STRUCTURE OF THE THALAMUS; SOMATOSENSORY and MOTOR NUCLEI
The Thalamus is about the size of a walnut, situated in the centre of the brain, and divided into two halves, one on either size of the third ventricle. The internal capsule, which contains axons connecting the cortex with other parts of the CNS, including the motoneurones, separates the thalamus from the basal ganglia.
The Thalamic nuclei include relay stations in all the major sensory pathways; somatosensory modalities use separate nuclei within the ventrobasal and posterior thalamus.
Other nuclei, concerned with motor control, provide feedback to the cortex from the cerebellum and basal ganglia.
The thalamus consists of many nuclei with different specific functions, separated from each other by bands of axons called laminae. Each side of the thalamus is concerned with sensory information from the contralateral side of the body, and objects in the contralateral visual and auditory fields.
The thalamus is surrounded by a thin layer of non-specific nuclei, known as the Reticular Nucleus of the thalamus, which is concerned with regulating the overall activity of the cerebral cortex, and plays a role in the sleep/waking cycle.
Key Words: Thalamic nuclei and connections; sensory and motor functions of the thalamus; Reticular Nucleus of the Thalamus.
The diagram shows the main divisions of the thalamus, and their nomenclature. The laminae separate the anterior, medial and lateral nuclei.
Subdivisions of the Thalamus
The thalamus is divided into anterior, medial, and lateral regions by bands of white matter (axons) called laminae.
The lateral region is divided into anterior and posterior nuclei (pulvinar), and is also a split into dorsal and ventro-basal regions.
The lateral geniculate body (or nucleus, LGN), and the medial geniculate body (or nucleus, MGN) are relay stations on the VISUAL and AUDITORY pathways.
The ventro-basal complex of the thalamus is concerned with SOMATIC SENSATION and consists of two main nuclei: the nucleus ventralis posteromedialis (VPM) and nucleus ventralis posterolateralis (VPL).
The ventral thalamus also has a role to play in relaying signals concerned with MOTOR function from the basal ganglia and the cerebellum to the cortex (ventro-anterior, VA, and ventro-lateral, VL).
Anterior and medial thalamic nuclei are concerned with emotion and behaviour; they process information from the LIMBIC system.
Image source: www.glittra.com
The diagram shows the inputs to different groups of thalamic nuclei., which helps define their functional roles
Connections of the Thalamus
The diagram opposite shows that the connections of different parts of the thalamus and their functions
The ventral thalamus is concerned with MOTOR functions, processing information from the cerebellum, basal ganglia and substantia nigra.
Somatosensory modalities (touch, pain, temperature, proprioception)are relayed by different nuclei within the ventro-basal complex.
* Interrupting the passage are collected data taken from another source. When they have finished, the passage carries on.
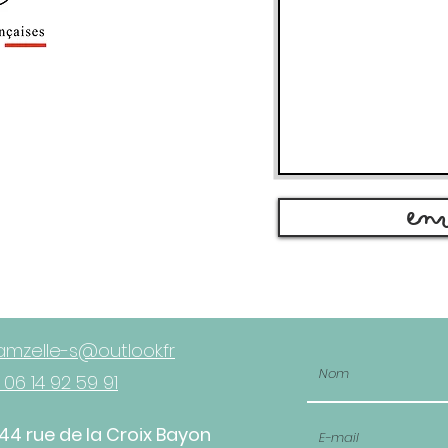
Env
mzelle-s@outlook.fr
 06 14 92 59 91
44 rue de la Croix Bayon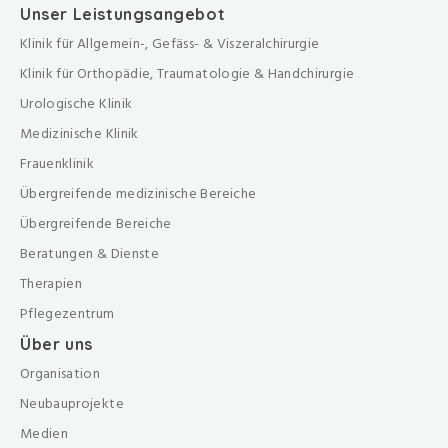
Unser Leistungsangebot
Klinik für Allgemein-, Gefäss- & Viszeralchirurgie
Klinik für Orthopädie, Traumatologie & Handchirurgie
Urologische Klinik
Medizinische Klinik
Frauenklinik
Übergreifende medizinische Bereiche
Übergreifende Bereiche
Beratungen & Dienste
Therapien
Pflegezentrum
Über uns
Organisation
Neubauprojekte
Medien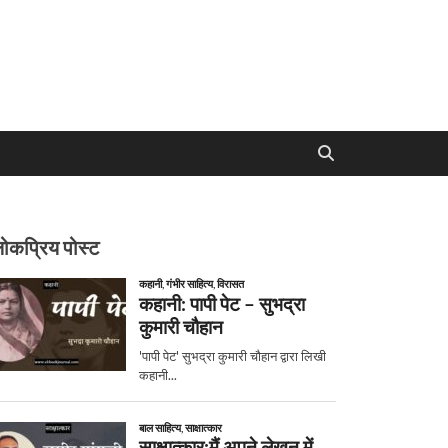
ोकप्रिय पोस्ट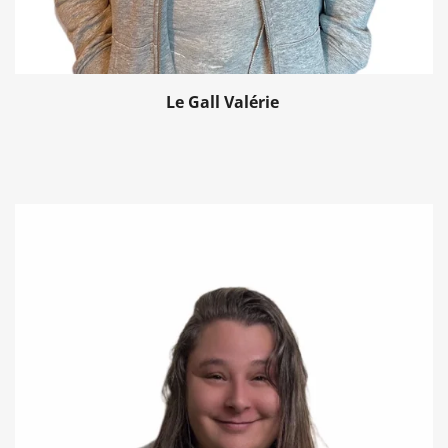
Le Gall Valérie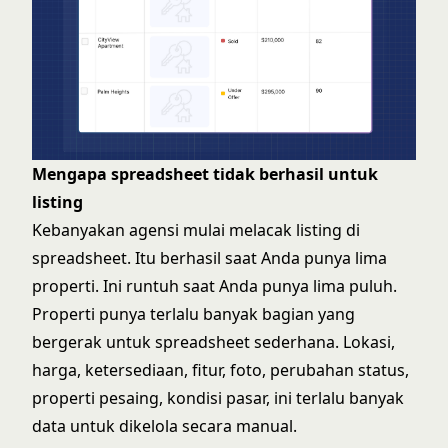
Mengapa spreadsheet tidak berhasil untuk
listing
Kebanyakan agensi mulai melacak listing di
spreadsheet. Itu berhasil saat Anda punya lima
properti. Ini runtuh saat Anda punya lima puluh.
Properti punya terlalu banyak bagian yang
bergerak untuk spreadsheet sederhana. Lokasi,
harga, ketersediaan, fitur, foto, perubahan status,
properti pesaing, kondisi pasar, ini terlalu banyak
data untuk dikelola secara manual.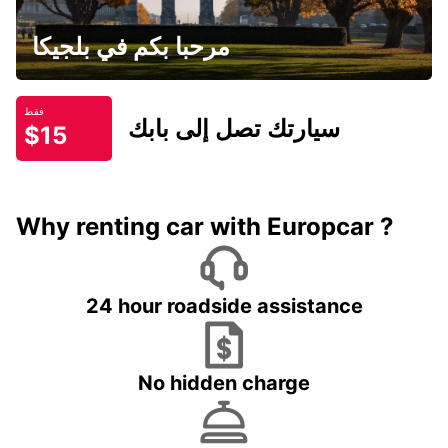
مرحبا بكم في بلجيكا
فقط
سيارتك تصل إلى بابك
$15
Why renting car with Europcar ?
24 hour roadside assistance
No hidden charge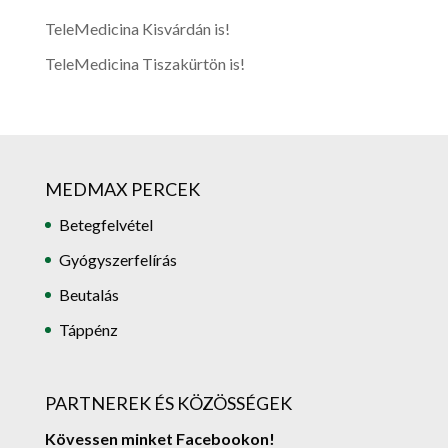
TeleMedicina Kisvárdán is!
TeleMedicina Tiszakürtön is!
MEDMAX PERCEK
Betegfelvétel
Gyógyszerfelírás
Beutalás
Táppénz
PARTNEREK ÉS KÖZÖSSÉGEK
Kövessen minket Facebookon!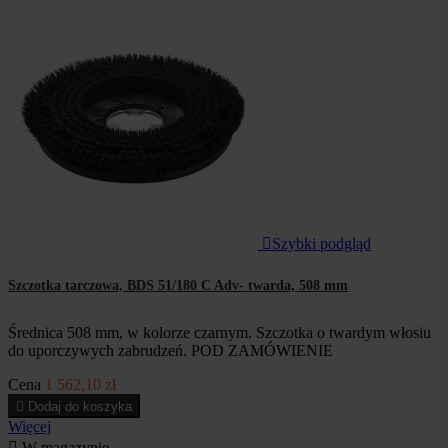

Szybki podgląd
Szczotka tarczowa, BDS 51/180 C Adv- twarda, 508 mm
Średnica 508 mm, w kolorze czarnym. Szczotka o twardym włosiu
do uporczywych zabrudzeń. POD ZAMÓWIENIE
Cena
1 562,10 zł

Dodaj do koszyka
Więcej

W magazynie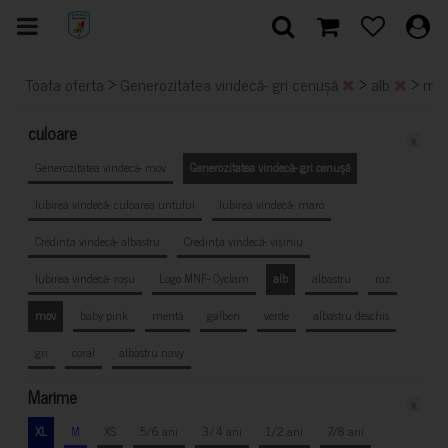
>
>
>
Toata oferta
Generozitatea vindecă- gri cenușă
alb
mo
culoare
x
Generozitatea vindecă- mov
Generozitatea vindecă- gri cenușă
Iubirea vindecă- culoarea untului
Iubirea vindecă- maro
Credința vindecă- albastru
Credința vindecă- vișiniu
Iubirea vindecă- roșu
Logo MNF- Cyclam
alb
albastru
roz
mov
baby pink
mentă
galben
verde
albastru deschis
gri
coral
albastru navy
Marime
x
XL
M
XS
5/6 ani
3/4 ani
1/2 ani
7/8 ani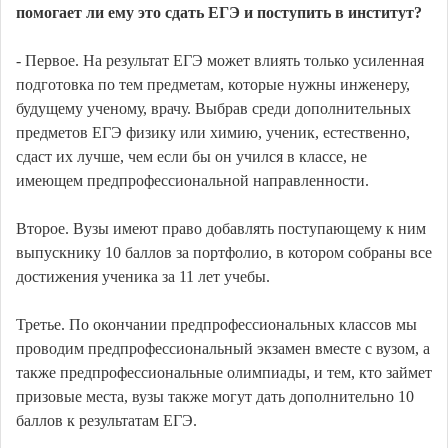
помогает ли ему это сдать ЕГЭ и поступить в институт?
- Первое. На результат ЕГЭ может влиять только усиленная
подготовка по тем предметам, которые нужны инженеру,
будущему ученому, врачу. Выбрав среди дополнительных
предметов ЕГЭ физику или химию, ученик, естественно,
сдаст их лучше, чем если бы он учился в классе, не
имеющем предпрофессиональной направленности.
Второе. Вузы имеют право добавлять поступающему к ним
выпускнику 10 баллов за портфолио, в котором собраны все
достижения ученика за 11 лет учебы.
Третье. По окончании предпрофессиональных классов мы
проводим предпрофессиональный экзамен вместе с вузом, а
также предпрофессиональные олимпиады, и тем, кто займет
призовые места, вузы также могут дать дополнительно 10
баллов к результатам ЕГЭ.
Image source: student consult
The image shows subdivisions of the Ventroposterior nuclei - S = superior, I =inferior, M = medial,L = lateral; and their role in signalling specific somatic sensations. In addition there are the non-specific intralaminar nuclei (within the laminae) and the nucleus reticularis of the thalamus, which forms a shell around the thalamus.
Modality-specific somatosensory nuclei in the Thalamus
The ventrobasal complex of nuclei, including the ventroposterior nuclei, handle much of the sensory traffic from the the body, head and neck.
The medial and lateral axis of the ventro-basal complex handles inputs from the dorsal column - medial lemniscal system, concerned with discriminative touch sensation and proprioception.
There is a somatotopic map of the body within the dorsal column nuclei, the ventro-basal complex of the thalamus and the primary somatosensory cortex.
The inferior nuclei within the ventroposterior complex deals with nociception, and receives signals from the anterolateral system, including the spino-thalamic tract.
The inferior nuclei project to the second somatosensory area of cortex and to the Insula, which is now recognised as dealing with some of the emotional/empathic aspects of nociceptive sensation.
The superior nuclei, dealing with proprioception, project to cortical areas (areas 2, 3a) adjacent to those concerned with discriminative touch (areas 1, 3b).
The thalamus also has some sensory nuclei that are not specific for any single modality, and are therefore considered non-specific, in that they have inputs from a number of sensory systems.
These are the non-specific intralaminar nuclei (within the laminae of the thalamus) and the reticular nucleus of the thalamus (RNT), which forms a shell around the thalamus.
These nuclei are concerned with the sleep-arousal system, and project to all areas of the cortex; the terminals of these neurones synapse in the superficial layers of the cortex, and alter the excitability of cortical neurones.